* Required action:
Print, exactly as they appear in the listing below, the lines from the line with "middle mcp: (195, 157)" to the line with "ring mcp: (55, 154)", with both end lines kept.

* Data to use:

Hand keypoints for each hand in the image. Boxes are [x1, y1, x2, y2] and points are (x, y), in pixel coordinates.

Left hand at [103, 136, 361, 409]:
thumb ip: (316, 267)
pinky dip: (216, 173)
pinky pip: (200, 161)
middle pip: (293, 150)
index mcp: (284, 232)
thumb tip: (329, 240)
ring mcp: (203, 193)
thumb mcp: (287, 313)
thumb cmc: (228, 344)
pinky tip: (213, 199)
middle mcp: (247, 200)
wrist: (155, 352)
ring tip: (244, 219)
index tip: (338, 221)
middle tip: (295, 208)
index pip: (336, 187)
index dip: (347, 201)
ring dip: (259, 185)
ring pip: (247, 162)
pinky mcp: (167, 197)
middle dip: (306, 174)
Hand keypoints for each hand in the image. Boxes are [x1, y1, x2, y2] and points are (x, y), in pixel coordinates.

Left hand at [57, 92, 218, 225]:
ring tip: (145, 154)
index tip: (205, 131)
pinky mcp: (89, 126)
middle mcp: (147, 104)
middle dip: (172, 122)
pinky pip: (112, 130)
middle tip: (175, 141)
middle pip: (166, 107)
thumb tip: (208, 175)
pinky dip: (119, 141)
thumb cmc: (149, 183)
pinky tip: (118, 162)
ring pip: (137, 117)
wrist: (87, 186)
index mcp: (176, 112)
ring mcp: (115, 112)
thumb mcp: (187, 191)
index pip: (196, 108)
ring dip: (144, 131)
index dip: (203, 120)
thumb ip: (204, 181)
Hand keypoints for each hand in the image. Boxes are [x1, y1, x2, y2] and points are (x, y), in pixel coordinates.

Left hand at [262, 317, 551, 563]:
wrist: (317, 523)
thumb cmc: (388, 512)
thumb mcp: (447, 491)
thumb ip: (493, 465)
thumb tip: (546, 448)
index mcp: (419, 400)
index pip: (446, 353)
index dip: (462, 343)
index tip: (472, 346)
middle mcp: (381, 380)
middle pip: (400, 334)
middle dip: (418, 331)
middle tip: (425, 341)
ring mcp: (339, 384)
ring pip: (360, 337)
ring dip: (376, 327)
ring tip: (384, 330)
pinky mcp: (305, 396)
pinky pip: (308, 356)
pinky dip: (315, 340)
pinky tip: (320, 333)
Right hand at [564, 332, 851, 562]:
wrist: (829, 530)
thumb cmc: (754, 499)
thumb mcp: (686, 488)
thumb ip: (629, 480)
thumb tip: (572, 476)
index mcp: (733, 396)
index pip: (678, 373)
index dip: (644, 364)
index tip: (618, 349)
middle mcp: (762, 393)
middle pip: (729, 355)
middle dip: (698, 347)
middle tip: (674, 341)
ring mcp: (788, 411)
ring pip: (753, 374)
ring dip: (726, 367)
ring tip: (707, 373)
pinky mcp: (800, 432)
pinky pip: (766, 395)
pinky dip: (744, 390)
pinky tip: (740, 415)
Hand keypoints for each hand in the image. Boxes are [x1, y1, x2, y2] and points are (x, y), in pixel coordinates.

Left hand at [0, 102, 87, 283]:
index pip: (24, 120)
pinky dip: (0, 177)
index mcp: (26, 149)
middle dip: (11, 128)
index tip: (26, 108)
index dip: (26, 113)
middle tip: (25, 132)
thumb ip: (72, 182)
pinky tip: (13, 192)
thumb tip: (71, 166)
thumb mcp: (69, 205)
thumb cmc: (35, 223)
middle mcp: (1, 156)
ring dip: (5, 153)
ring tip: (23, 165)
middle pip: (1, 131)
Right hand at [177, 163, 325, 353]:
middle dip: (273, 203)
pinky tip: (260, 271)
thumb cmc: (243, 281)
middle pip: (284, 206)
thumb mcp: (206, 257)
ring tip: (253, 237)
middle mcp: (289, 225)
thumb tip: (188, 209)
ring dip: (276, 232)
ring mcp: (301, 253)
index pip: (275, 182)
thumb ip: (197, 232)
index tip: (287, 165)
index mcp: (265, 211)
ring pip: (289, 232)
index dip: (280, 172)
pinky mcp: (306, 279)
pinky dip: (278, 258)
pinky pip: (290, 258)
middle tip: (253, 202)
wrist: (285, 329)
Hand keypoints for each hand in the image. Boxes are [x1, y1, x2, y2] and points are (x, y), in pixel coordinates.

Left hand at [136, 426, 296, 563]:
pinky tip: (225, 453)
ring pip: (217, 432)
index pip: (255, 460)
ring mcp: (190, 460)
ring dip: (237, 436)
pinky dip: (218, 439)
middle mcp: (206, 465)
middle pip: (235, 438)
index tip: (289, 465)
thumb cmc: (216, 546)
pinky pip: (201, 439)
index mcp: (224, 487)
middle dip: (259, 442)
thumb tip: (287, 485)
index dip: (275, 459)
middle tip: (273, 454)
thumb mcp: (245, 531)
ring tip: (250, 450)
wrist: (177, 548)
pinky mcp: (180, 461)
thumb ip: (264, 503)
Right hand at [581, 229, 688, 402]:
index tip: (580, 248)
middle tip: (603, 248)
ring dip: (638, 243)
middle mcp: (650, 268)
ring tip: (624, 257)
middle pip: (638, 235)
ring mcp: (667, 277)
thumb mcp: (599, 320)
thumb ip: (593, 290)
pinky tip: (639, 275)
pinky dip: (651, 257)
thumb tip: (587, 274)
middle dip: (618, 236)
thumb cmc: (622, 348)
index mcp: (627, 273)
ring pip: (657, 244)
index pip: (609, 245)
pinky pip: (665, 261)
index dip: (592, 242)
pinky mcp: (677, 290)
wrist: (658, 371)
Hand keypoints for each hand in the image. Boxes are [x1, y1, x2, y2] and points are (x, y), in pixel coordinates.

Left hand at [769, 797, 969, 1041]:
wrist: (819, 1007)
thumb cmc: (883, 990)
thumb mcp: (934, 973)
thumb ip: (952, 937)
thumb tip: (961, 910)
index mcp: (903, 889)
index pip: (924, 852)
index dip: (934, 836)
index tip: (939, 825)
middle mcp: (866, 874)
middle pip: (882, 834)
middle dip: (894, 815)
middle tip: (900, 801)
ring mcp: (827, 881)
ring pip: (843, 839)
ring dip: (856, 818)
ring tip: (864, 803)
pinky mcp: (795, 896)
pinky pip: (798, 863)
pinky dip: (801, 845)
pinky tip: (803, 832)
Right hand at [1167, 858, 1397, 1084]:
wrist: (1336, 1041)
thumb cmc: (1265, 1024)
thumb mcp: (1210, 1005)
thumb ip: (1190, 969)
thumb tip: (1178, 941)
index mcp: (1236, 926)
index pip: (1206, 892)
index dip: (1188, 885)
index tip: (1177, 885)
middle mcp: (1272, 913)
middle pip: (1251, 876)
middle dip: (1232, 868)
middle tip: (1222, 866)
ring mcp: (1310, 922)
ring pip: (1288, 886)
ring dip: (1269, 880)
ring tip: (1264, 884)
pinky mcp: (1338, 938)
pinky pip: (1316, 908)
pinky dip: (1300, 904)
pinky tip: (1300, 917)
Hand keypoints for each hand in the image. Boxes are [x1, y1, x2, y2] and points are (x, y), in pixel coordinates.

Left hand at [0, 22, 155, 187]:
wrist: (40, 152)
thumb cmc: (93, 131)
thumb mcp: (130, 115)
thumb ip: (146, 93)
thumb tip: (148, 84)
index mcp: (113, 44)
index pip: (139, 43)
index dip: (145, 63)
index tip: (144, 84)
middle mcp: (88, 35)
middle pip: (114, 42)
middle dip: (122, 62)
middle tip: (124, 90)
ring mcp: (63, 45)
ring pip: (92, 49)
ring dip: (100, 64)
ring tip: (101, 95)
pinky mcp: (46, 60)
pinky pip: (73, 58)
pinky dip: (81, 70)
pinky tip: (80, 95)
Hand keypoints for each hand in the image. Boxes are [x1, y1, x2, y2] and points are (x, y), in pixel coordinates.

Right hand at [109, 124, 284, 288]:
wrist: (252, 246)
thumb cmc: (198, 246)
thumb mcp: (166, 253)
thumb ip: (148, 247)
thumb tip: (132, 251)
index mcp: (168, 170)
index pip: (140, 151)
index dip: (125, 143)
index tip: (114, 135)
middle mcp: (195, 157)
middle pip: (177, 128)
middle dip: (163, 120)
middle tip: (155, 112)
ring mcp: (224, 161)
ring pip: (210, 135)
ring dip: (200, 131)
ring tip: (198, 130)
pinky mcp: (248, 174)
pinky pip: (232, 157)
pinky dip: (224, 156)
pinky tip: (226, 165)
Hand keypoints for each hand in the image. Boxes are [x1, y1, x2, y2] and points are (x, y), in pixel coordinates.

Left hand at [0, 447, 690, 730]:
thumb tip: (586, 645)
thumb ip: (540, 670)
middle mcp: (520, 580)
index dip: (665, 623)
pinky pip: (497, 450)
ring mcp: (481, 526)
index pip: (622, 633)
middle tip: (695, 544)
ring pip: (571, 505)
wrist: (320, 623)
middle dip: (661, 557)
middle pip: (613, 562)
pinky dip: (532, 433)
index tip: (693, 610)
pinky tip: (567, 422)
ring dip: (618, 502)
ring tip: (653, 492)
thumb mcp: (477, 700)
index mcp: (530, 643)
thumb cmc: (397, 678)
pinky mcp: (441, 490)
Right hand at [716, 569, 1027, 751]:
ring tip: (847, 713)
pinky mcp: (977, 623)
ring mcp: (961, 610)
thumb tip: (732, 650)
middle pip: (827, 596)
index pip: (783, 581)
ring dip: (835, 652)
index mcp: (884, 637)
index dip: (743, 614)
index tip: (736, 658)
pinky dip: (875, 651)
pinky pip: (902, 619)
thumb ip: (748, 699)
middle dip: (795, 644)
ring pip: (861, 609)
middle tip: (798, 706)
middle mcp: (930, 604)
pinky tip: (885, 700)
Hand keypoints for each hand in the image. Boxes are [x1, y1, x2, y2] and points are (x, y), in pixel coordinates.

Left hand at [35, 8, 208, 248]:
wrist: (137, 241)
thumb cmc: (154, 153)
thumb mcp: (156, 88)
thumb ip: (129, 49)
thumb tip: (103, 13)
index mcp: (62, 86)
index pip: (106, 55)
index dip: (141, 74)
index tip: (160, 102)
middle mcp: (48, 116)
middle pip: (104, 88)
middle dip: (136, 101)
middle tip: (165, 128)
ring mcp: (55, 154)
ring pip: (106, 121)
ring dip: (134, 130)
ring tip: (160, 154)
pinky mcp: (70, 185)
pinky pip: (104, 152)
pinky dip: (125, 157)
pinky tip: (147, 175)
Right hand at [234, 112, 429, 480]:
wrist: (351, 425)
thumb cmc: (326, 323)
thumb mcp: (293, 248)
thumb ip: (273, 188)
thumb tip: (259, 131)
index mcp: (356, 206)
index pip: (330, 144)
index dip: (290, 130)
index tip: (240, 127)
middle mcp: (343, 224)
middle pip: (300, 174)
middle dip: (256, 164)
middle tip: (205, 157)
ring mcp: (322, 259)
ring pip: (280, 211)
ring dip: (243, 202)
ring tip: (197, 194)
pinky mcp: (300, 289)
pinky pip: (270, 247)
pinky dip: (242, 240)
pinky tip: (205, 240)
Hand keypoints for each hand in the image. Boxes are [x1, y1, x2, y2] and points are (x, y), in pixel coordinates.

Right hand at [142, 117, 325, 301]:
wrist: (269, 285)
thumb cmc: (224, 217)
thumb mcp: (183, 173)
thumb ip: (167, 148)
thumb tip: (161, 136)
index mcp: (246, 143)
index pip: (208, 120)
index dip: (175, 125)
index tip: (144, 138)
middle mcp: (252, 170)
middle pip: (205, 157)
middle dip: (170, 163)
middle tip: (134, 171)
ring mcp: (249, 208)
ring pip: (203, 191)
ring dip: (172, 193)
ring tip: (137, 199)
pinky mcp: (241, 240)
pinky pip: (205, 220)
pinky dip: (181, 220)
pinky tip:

* Problem solution:
middle mcp: (195, 157)
middle pip: (177, 128)
middle dip: (163, 120)
middle tip: (155, 112)
ring mcp: (224, 161)
ring pip: (210, 135)
ring dip: (200, 131)
ring tip: (198, 130)
pinky mcp: (248, 174)
pinky pip: (232, 157)
pinky dip: (224, 156)
pinky tip: (226, 165)
Hand keypoints for each hand in the image. Boxes are [x1, y1, x2, y2] and points are (x, y), in pixel coordinates.

Left hand at [0, 447, 690, 730]:
thumb tip: (586, 645)
thumb ip: (540, 670)
middle mcp: (520, 580)
index dip: (665, 623)
pinky pip: (497, 450)
ring mcp: (481, 526)
index pip: (622, 633)
middle tip: (695, 544)
ring pip: (571, 505)
wrist: (320, 623)
middle dip: (661, 557)
middle pip: (613, 562)
pinky dip: (532, 433)
index tip: (693, 610)
pinky tip: (567, 422)
ring dip: (618, 502)
ring tip: (653, 492)
thumb mcp: (477, 700)
index mcp: (530, 643)
thumb cmc: (397, 678)
pinky mcp: (441, 490)
Right hand at [716, 569, 1027, 751]:
ring tip: (847, 713)
pinky mcp: (977, 623)
ring mcp: (961, 610)
thumb tip: (732, 650)
middle pip: (827, 596)
index pip: (783, 581)
ring dip: (835, 652)
index mcp: (884, 637)
index dip: (743, 614)
index tip: (736, 658)
pinky dip: (875, 651)
pinky pip: (902, 619)
thumb ip: (748, 699)
middle dip: (795, 644)
ring pip: (861, 609)
middle tip: (798, 706)
middle mcp: (930, 604)
pinky tip: (885, 700)
Hand keypoints for each hand in the image. Boxes are [x1, y1, x2, y2] and points are (x, y), in pixel coordinates.

Left hand at [35, 8, 208, 248]:
wrist: (137, 241)
thumb cmc: (154, 153)
thumb mcp: (156, 88)
thumb ip: (129, 49)
thumb tip: (103, 13)
index mcp: (62, 86)
index pip: (106, 55)
index dip: (141, 74)
index tip: (160, 102)
middle mcp: (48, 116)
middle pip: (104, 88)
middle dip: (136, 101)
middle tip: (165, 128)
ring mcp: (55, 154)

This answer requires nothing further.